======== DOCUMENT EXTRACT
I am happy to oblige.  It may even be of benefit to someone besides myself.

It is not easy to craft a "simplest" example that will exercize the range
of constructs that SPKI users may encounter.  Rather than begin with a full
and gloriously complex real-world example, I would like to start with some
underlying assumptions, and some abstracted examples.  This way, if any of
my assumptions are ill-informed, I can retreat gracefully;)

1.  Assumptions and Terminology

1.1 Tag Collection is allowed.

    If two principals P1 and P2 certify my key (separate certs) with tags
    X and Y, respectively, and with delegation, then I may certify my agent
    with a cert that says (taglist X Y).  Where appropriate, I may have
    restricted tags X and Y in some way to X' and Y' where, foreinstance,
    X' = intersect(X',X).  (ie, X' = subset(X)).

1.2 Tag Propagation is allowed.

    Given that I am certified with tag (and delegation)

      T1:  (spend (* range (amount (<1000))) (* set (for X Y)))

    I can create two tags, each a proper subset of T1, that are not subsets
    of each other, nor necessarily disjoint, as in

      T2:  (spend (* range (amount (<800))) (for X))
      T3:  (spend (* range (amount (<700))) (for Y))

    (here it looks like I can spend 1500, but these are limits on single
     purchases.  Or a different example, like awarding {Mon, Tue, Wed}
     vacation days to employees in departments X and Y would be more to
     the point.  I could restrict to {Mon, Tue} for X, {Tue, Wed} for Y.)

    And I can place these together in a taglist on a certificate for my
    agent.  Or I can issue tag T2 to one agent and tag T3 to another.

    (I sometimes refer to tags T2 and T3 as "subs", subordinate to T1.
================
======== DATA EXTRACT
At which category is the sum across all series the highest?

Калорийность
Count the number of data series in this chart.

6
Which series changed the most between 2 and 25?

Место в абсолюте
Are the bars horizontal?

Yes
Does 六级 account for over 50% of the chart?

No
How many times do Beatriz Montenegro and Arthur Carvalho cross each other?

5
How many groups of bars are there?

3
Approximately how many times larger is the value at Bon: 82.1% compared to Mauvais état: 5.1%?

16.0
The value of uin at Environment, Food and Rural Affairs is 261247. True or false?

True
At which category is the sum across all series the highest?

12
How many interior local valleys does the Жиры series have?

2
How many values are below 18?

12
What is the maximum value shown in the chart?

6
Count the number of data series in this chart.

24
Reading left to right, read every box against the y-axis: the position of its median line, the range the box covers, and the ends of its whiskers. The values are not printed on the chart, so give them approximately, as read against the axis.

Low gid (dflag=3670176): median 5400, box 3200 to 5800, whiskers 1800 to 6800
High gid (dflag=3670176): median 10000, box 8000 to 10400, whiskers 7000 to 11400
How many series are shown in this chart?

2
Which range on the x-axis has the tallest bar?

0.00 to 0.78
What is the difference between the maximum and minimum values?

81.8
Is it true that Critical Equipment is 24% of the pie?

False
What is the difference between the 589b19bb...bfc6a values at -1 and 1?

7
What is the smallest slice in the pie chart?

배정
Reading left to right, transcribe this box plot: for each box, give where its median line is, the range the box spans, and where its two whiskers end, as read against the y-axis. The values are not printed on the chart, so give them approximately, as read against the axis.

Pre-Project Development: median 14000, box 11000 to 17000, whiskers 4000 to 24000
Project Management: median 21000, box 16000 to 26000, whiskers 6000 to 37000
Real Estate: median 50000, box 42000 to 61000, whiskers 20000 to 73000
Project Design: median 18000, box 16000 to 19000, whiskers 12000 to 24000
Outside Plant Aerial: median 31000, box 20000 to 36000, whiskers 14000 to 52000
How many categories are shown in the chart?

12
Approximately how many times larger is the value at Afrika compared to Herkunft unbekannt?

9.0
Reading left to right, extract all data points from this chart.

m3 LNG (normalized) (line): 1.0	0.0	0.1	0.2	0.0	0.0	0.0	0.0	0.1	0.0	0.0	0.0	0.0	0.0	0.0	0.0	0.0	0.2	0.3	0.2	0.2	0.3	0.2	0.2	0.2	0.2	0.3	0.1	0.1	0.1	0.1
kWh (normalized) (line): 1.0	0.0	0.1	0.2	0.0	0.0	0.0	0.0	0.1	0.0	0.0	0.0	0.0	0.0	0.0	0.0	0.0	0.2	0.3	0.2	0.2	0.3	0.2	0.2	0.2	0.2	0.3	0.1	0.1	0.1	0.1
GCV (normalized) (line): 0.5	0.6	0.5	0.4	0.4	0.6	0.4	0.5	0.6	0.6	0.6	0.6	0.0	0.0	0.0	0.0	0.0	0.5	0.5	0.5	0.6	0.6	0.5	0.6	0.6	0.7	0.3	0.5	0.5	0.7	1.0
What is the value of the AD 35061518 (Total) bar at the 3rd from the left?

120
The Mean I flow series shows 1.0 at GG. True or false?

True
================
In the SPKI post above, what spending limit does tag T2 place on the amount?

Less than 800.